20' long 3/8'' diameter copper tubing
4 hose clamps
2 3' lengths of vinyl tubing
a tube bender



Total came to $42, and I had to buy a 4 pc tube bending set, because they didn't sell individual ones.

The assembly is pretty simple.  It took about 40 minutes.  I did it during the mashing process (not recommended, I got slightly distracted.  More on that tomorrow).

Step 1.  You can either free hand or use a cylindrical object like a pot to bend the tubing into a spiral.  Slowly work your way around with the tube bender.


Step 2. When you are finished coiling, bend a straight piece to extend from the bottom of the brew kettle up past the top of your kettle.  It should look like this.

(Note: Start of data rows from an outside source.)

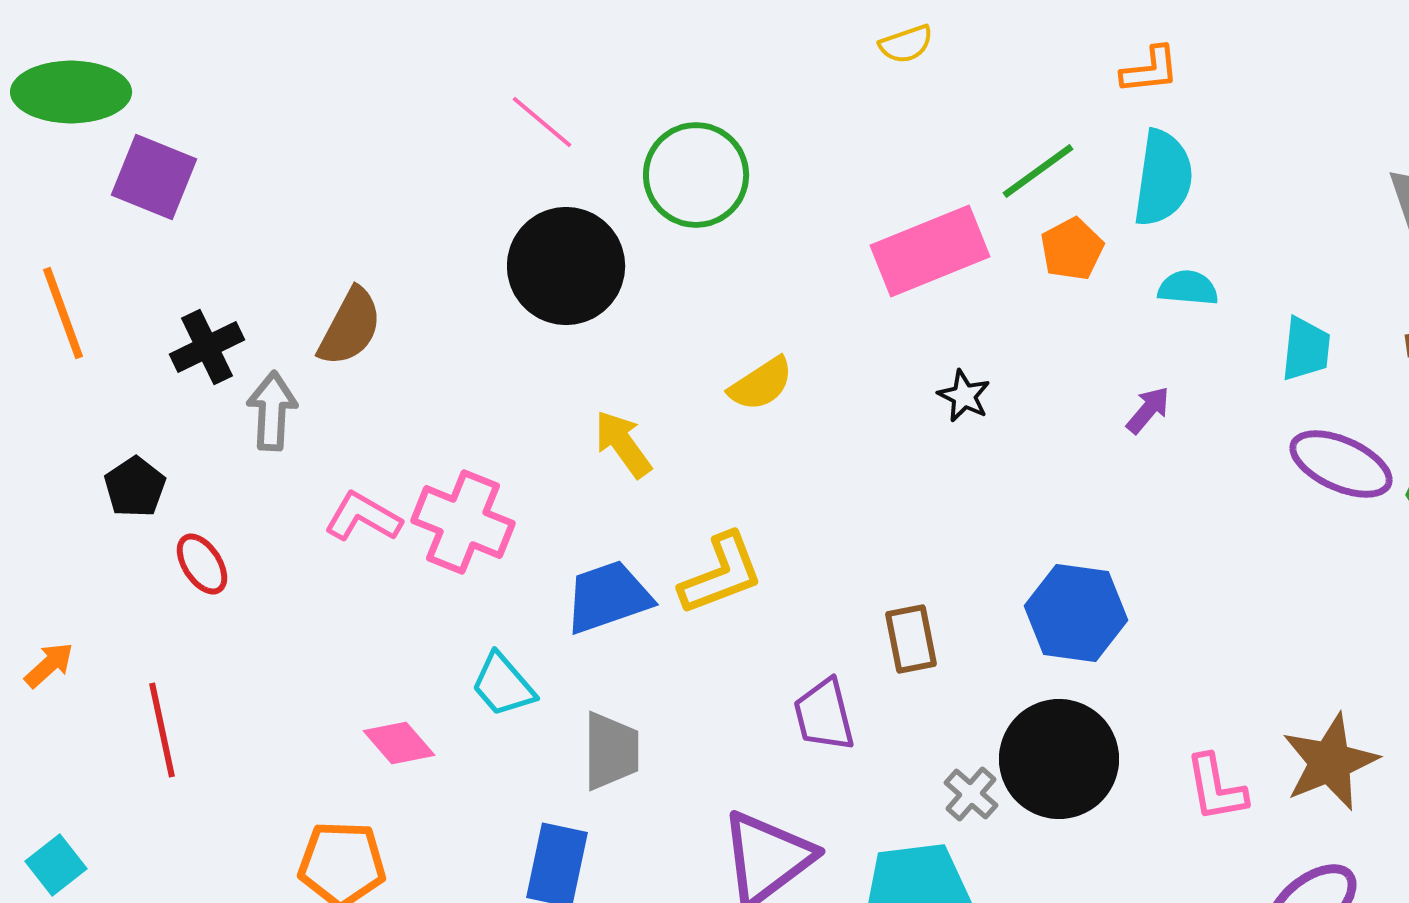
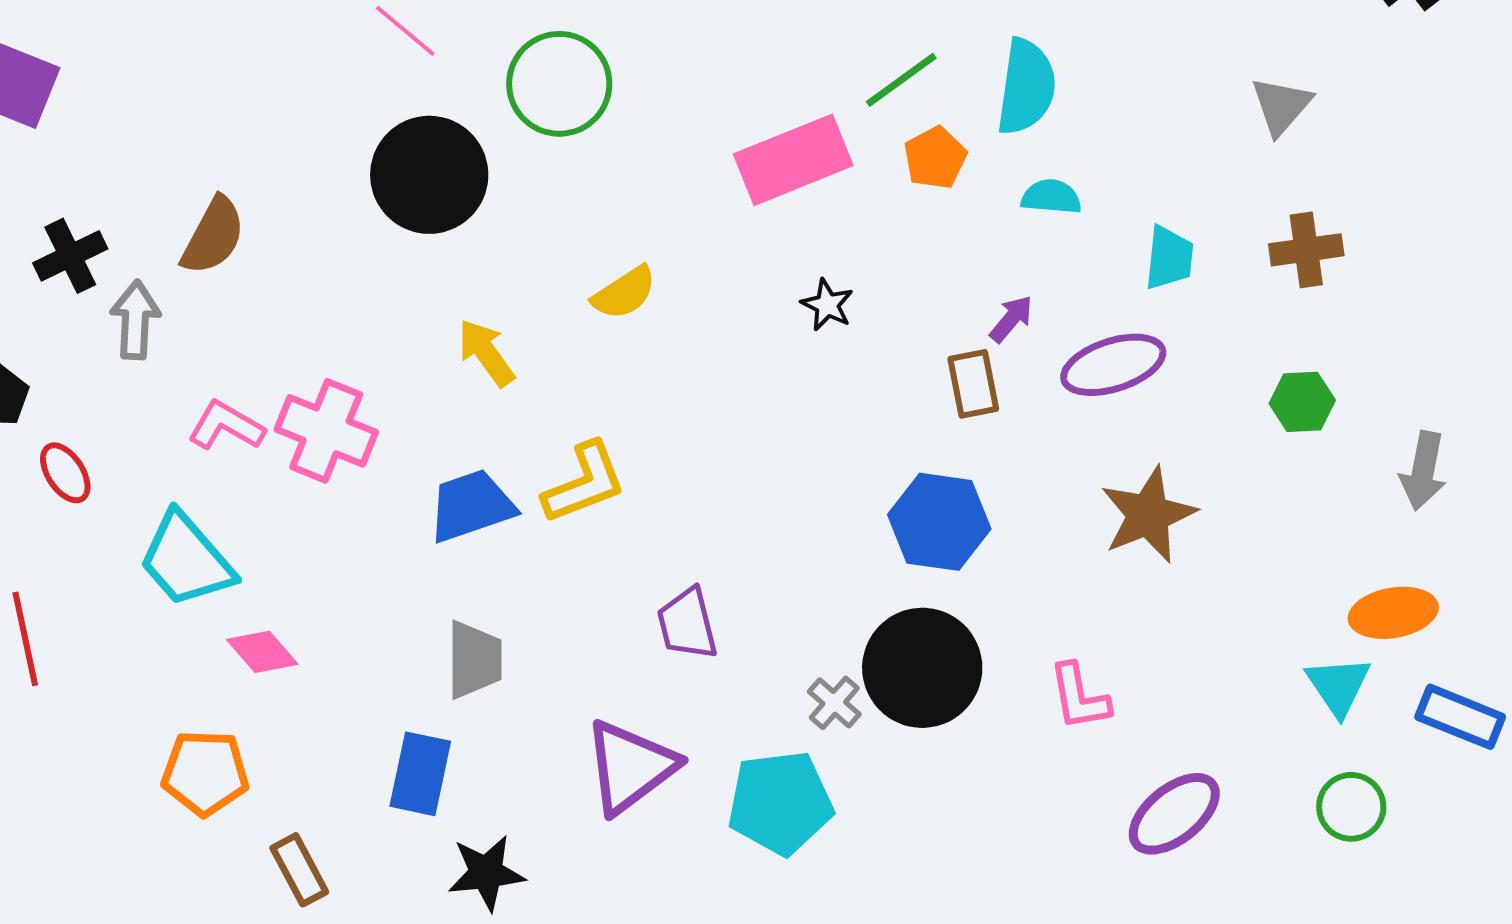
purple ellipse: (1341, 464) -> (1113, 365), moved, turned -42
brown rectangle: (911, 639) -> (973, 384), moved
cyan trapezoid: (503, 685) -> (186, 560), moved, size x1.5
brown star: (1330, 762) -> (1148, 515), moved

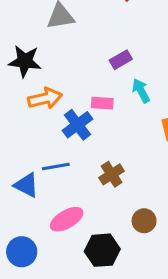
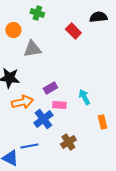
purple rectangle: (121, 60) -> (50, 88), moved
brown cross: (112, 174) -> (68, 142), moved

Step 3.  Bend a 90 degree angle at the end of the straight pieces and extend another straight piece at the end of the coil.  Both ends should be relatively close together.

Step 4. Attach a length of tubing to each end using 2 hose clamps on each end.



Step 5.  Attach a faucet adapter to one end of the tubing.  (I could not find the right adapter so I omitted this step and just held the tube up to my bottle washer which shot the water through the tubes.  It got the job done, but holding it for 25 minutes is less than fun.  I will definitely purchase a faucet adapter before I brew again.)